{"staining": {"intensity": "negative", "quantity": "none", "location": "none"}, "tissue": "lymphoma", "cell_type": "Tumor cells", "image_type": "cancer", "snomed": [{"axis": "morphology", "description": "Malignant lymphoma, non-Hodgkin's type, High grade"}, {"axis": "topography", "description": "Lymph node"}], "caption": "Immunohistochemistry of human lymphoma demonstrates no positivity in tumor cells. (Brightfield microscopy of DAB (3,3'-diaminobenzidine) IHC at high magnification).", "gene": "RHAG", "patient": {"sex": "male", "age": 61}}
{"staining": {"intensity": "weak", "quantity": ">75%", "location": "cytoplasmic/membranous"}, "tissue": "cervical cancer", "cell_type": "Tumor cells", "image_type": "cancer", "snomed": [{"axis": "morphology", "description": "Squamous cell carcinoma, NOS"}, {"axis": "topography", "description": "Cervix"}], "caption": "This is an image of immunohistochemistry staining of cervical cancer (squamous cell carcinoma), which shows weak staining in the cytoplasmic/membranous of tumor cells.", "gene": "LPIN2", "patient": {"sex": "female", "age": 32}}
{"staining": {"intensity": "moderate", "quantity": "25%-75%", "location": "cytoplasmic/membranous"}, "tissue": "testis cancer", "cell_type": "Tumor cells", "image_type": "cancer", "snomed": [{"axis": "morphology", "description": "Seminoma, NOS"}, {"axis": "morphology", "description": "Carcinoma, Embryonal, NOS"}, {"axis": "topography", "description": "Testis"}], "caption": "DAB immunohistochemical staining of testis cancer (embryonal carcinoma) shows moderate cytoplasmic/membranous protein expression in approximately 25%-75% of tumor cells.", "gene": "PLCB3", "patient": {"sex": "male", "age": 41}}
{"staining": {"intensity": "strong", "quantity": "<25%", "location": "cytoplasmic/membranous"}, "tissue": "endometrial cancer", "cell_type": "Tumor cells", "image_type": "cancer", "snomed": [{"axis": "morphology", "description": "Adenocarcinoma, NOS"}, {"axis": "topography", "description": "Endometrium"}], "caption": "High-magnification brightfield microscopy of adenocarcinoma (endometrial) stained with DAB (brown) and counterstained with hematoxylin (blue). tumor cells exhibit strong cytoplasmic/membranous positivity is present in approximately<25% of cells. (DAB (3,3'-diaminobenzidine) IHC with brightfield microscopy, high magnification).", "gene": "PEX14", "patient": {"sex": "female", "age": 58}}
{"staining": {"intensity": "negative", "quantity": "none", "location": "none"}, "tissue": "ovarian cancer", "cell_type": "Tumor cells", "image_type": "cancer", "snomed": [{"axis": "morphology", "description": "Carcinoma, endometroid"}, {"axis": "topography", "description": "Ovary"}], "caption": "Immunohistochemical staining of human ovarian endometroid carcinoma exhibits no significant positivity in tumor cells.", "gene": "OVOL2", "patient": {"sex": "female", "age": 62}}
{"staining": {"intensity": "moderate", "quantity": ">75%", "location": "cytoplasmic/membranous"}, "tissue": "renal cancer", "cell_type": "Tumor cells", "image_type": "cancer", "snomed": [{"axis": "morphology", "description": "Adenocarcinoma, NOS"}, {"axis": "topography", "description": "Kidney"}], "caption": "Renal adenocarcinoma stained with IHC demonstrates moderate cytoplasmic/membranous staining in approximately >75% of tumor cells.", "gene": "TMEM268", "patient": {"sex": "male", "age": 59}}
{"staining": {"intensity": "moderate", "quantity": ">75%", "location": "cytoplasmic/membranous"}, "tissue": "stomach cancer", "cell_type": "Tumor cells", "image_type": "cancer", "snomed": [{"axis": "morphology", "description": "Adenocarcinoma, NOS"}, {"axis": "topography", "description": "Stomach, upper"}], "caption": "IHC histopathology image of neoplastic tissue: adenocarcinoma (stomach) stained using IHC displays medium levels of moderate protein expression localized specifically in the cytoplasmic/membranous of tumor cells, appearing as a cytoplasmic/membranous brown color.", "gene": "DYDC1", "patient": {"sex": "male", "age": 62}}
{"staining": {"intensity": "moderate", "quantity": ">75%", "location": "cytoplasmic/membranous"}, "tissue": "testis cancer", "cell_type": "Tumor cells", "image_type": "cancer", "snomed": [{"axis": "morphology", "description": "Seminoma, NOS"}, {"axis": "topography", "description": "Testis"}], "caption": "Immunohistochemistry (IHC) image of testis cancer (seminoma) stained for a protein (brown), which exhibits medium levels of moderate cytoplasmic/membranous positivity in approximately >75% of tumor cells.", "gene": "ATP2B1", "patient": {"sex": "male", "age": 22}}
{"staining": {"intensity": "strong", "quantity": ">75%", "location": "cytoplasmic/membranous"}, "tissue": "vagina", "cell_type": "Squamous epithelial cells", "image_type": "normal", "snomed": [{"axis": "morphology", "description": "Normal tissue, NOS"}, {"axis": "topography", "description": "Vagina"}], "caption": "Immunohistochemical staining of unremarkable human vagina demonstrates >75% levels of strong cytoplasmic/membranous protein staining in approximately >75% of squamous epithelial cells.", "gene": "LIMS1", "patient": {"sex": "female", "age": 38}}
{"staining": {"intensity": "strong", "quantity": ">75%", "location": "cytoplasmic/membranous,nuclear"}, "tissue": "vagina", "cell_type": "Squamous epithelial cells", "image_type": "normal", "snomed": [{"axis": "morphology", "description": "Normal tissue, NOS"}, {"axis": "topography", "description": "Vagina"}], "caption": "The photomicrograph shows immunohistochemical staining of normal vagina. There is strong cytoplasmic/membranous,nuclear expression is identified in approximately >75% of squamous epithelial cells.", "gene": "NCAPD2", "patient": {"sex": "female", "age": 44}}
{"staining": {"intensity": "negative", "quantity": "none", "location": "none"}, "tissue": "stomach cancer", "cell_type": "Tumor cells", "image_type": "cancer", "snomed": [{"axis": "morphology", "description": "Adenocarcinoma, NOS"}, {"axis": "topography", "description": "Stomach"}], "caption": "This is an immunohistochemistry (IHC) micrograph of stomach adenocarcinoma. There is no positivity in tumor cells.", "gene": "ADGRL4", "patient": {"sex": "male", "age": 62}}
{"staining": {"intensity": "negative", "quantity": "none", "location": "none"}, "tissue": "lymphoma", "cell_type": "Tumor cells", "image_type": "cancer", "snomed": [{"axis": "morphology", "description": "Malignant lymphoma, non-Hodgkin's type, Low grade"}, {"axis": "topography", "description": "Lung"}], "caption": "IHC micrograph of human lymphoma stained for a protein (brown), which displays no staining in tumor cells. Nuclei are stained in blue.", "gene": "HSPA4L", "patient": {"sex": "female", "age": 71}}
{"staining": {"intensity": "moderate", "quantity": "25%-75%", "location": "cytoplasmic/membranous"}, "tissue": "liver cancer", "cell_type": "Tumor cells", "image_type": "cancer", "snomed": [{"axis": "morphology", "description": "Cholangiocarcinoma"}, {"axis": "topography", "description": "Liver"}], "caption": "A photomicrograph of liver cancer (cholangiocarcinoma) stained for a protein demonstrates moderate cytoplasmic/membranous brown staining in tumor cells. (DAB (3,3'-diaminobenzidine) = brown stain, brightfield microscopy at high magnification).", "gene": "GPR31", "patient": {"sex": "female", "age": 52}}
■ ■ ■ ■ ■
*REQUIRED ACTION*: Where in the records does the string "high" appear? Copy every line that has it.

*RESULT OF THE TASK*:
{"staining": {"intensity": "negative", "quantity": "none", "location": "none"}, "tissue": "lymphoma", "cell_type": "Tumor cells", "image_type": "cancer", "snomed": [{"axis": "morphology", "description": "Malignant lymphoma, non-Hodgkin's type, High grade"}, {"axis": "topography", "description": "Lymph node"}], "caption": "Immunohistochemistry of human lymphoma demonstrates no positivity in tumor cells. (Brightfield microscopy of DAB (3,3'-diaminobenzidine) IHC at high magnification).", "gene": "RHAG", "patient": {"sex": "male", "age": 61}}
{"staining": {"intensity": "strong", "quantity": "<25%", "location": "cytoplasmic/membranous"}, "tissue": "endometrial cancer", "cell_type": "Tumor cells", "image_type": "cancer", "snomed": [{"axis": "morphology", "description": "Adenocarcinoma, NOS"}, {"axis": "topography", "description": "Endometrium"}], "caption": "High-magnification brightfield microscopy of adenocarcinoma (endometrial) stained with DAB (brown) and counterstained with hematoxylin (blue). tumor cells exhibit strong cytoplasmic/membranous positivity is present in approximately<25% of cells. (DAB (3,3'-diaminobenzidine) IHC with brightfield microscopy, high magnification).", "gene": "PEX14", "patient": {"sex": "female", "age": 58}}
{"staining": {"intensity": "moderate", "quantity": "25%-75%", "location": "cytoplasmic/membranous"}, "tissue": "liver cancer", "cell_type": "Tumor cells", "image_type": "cancer", "snomed": [{"axis": "morphology", "description": "Cholangiocarcinoma"}, {"axis": "topography", "description": "Liver"}], "caption": "A photomicrograph of liver cancer (cholangiocarcinoma) stained for a protein demonstrates moderate cytoplasmic/membranous brown staining in tumor cells. (DAB (3,3'-diaminobenzidine) = brown stain, brightfield microscopy at high magnification).", "gene": "GPR31", "patient": {"sex": "female", "age": 52}}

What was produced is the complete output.